Rusalka were beautiful leaf-clad Siren-like femmes fatales spirits of the lakes of the northern Slavs. They enticed men to their watery graves and tickled people to death. – The Oxford Companion to World Mythology (2005)
I once read that Francois Truffaut thought a critic must see a film at least three times before reviewing it, or else issue an apology to his readers. For at least half of my first viewing of Leave Her to Heaven, my impression was guilt-ridden boredom at such splendid cinematography and scenographic detail being dropped on the floor like fine china by staid direction and a shallow script. This unusual pairing of Technicolor and film noir is about the near-ruination of a novelist, Richard Harland, by the voraciously possessive woman he marries, Ellen (Gene Tierney), who takes a romantic interest in him because he resembles her recently deceased father. Ellen coldly destroys those who get between her and her husband. Danny, the writer's polio-suffering younger brother whom he dotes on, is drowned in a lake. Later on, she throws herself down a flight of stairs to abort her unborn child, believing that the pregnancy is distancing her from Richard. When Richard finally decides to leave her, she kills herself and frames him, along with her sister who loves him, for murder, to ensure that he never replaces her. Her ploy is unsuccessful but Richard is imprisoned for two years.

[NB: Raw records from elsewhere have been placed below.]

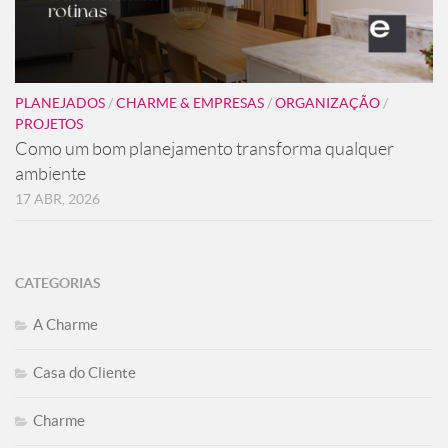
PLANEJADOS
/
CHARME & EMPRESAS
/
ORGANIZAÇÃO
/
PROJETOS
Como um bom planejamento transforma qualquer
ambiente
17 ABR, 2026
CATEGORIAS
A Charme
Casa do Cliente
Charme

It was during this suicidal act in the last 15 minutes where I started to suspect a film much better than I initially thought. Before, I had been following the plot too materially, as a shocking story of domestic murder. From the shot above, where Richard strains to unclasp Ellen's just-deceased hand from his, not knowing she is about to frame him from the grave, I realized a much greater, metaphysical power to the film. It is about a love that is so obsessive it scorns the mortal world and desires to overcome death: Ellen destroys the living (brother-in-law, sister, the child inside her, Richard, even herself) to resurrect the dead (her father's image, her tie to Richard). The sibling of this film is called Vertigo (1958). Hitchcock's film is better, however, because of the source of this love that aims to cheat death. Scottie's obsession comes from the desire to revive a lover and a romance that died prematurely; a very human sentiment taken too far becomes ghoulish and ultimately self-defeating. On the other hand, Ellen’s obsession is founded in a Freudian gimmick, the so-called Electra Complex, and is manifested in extremely sensational acts of violence, which cheapens the affair by comparison. She's unrealistic on purpose, in fairness to the film, I just find this less interesting than Hitchcock's approach. As I alluded to in the beginning, Ellen should be understood as mythological, as Tierney's expressionistic performance affirms.
Understanding the film in this form, Stahl's mise-en-scene that seemed merely ornamental at first now carries an unmistakable weight of fatalism, ghostliness, and dread in every one of its meticulous constellations of light, colour, props, angles, and blocking.